TM creates the illusion that "backing up is easy". It's "getting your data back" in a moment of need that can be difficult. That's why you've put up the post above.

With CCC, you really _can_ get your data back. If you had had a CCC backup, instead of a TM backup, you'd be up and running now.

You asked for ideas, and those are mine....
 

nippyjun

macrumors 68000
Jul 26, 2007
1,638
323
Try going into the mac app store. If you can go there download a free app and then see if your other apps work
 

Krazy Bill

macrumors 68030
Dec 21, 2011
2,985
3
TM creates the illusion that "backing up is easy". It's "getting your data back" in a moment of need that can be difficult. That's why you've put up the post above.

Does CCC provide both a bootable clone and also multiple backups of files like TM does?

I use SuperDuper and while it does a fine job of "mirroring" bootable drives byte-for-byte I like having the ability to retrieve a file from 3 months ago if I want. (Which is what "Time" machine is meant to do).
 

robgendreau

macrumors 68040
Jul 13, 2008
3,465
329
It's possible your TM backup is also corrupted. You might have to restore from a point where you are fairly confident that things ran as they should.

Also, if you install a new drive you've essentially got a new computer. I generally have better success when I first install the system software from the DVDs that came with the computer, and then use setup or migration assistant to pull the stuff I need from the TM backup. You might try starting over and using that method.
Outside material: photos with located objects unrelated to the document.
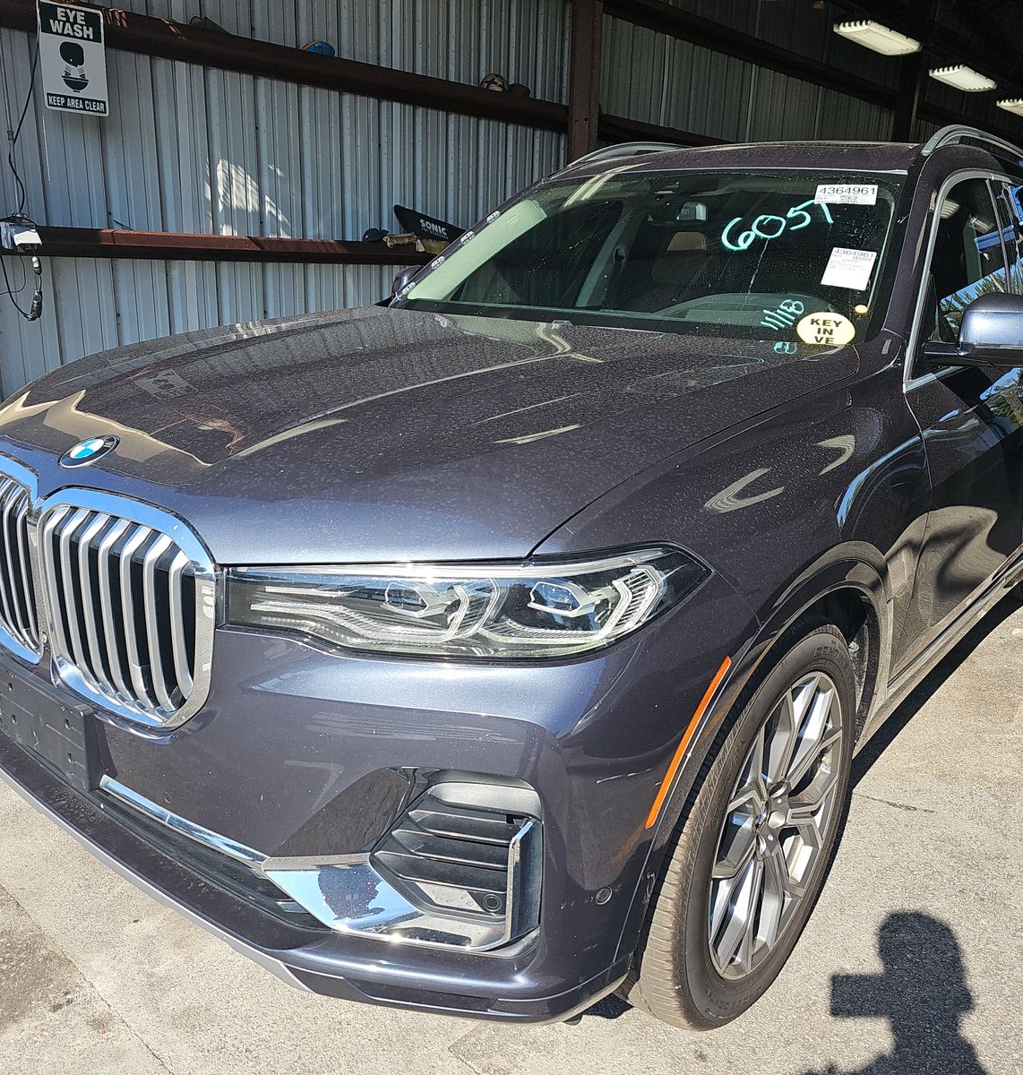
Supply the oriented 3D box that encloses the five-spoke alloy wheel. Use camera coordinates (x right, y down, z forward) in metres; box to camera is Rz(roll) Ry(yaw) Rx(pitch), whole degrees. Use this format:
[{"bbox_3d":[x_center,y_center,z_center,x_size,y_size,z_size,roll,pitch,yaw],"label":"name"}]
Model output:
[{"bbox_3d":[0.390,0.490,1.802,0.285,0.785,0.785,14,20,37],"label":"five-spoke alloy wheel"}]

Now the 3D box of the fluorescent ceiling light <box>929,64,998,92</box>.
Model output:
[{"bbox_3d":[5.125,-5.201,10.788,0.340,0.090,1.220,16,22,39],"label":"fluorescent ceiling light"}]

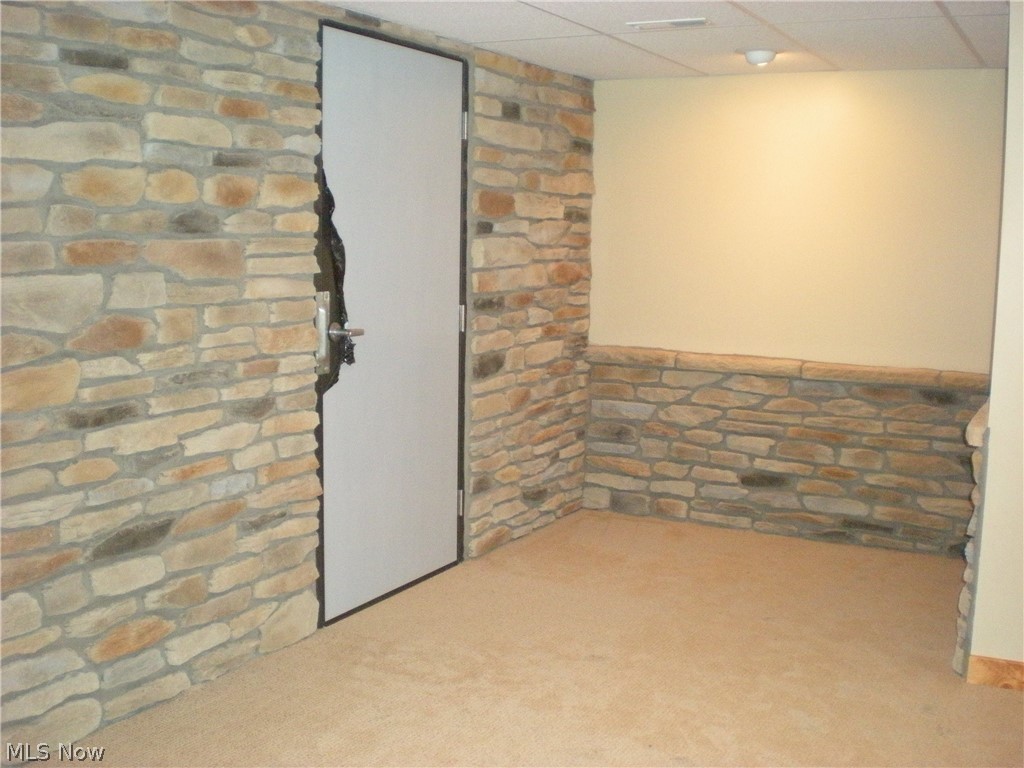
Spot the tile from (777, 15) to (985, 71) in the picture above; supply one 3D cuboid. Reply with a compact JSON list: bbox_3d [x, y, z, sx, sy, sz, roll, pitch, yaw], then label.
[{"bbox_3d":[1.436,-1.304,4.316,0.588,0.020,1.210,5,9,28],"label":"tile"}]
Clones have there place but they are really different than a TM backup, and are good for some purposes but not others. They are not useful if you want to go back to a particular point in time; they are all or nothing. If your stuff is critical, it's a good idea to have both: a minimal clone on an external can get you back working while you sort out problems; TM backups are especially good for versioning documents where you might want to go to a particular edition.

Rob
 

moonglum71

macrumors newbie
Original poster
Dec 22, 2011
4
0
Thanks all,
I've been puzzling over this for a couple of days now.
I booted from my USB again, and checked permissions.
It found a few errors, but didnt fix much.
When I reinstall applications, they work...
So, I think i'm going to try and start again from scratch, as per
posters suggestion.
I dont have any disks, only the Lion bootable USB stick I made,.
So I'll try and boot from that.
The real annoyance is that the UNIX stuff works just fine, but
will be hardest to recover from scratch...
Grrrrrrr
Nick
 

moonglum71

macrumors newbie
Original poster
Dec 22, 2011
4
0
Aggghhhhh,
Went to an older TM backup, and that seemed to work fine.....
But.... afterward the TM backup disk was reported to be damaged beyong repair....
Errrm
So I plugged in a new disk, set it up as TM, and set a backup off.
Came back a couple of hours later, machine was dead....
Tried to reboot it, apple logo, progress bar (I think this is it doing a disk check) gets about 1/3 of the way across then dies.
This is exactly the problem I had originally that necessitated a new hard disk.
I think there is something a bit more sinister going on here....
Unfortunately, I now dont have a TM back up....
Any ideas of what is causing my mac to eat hard disks for breakfast??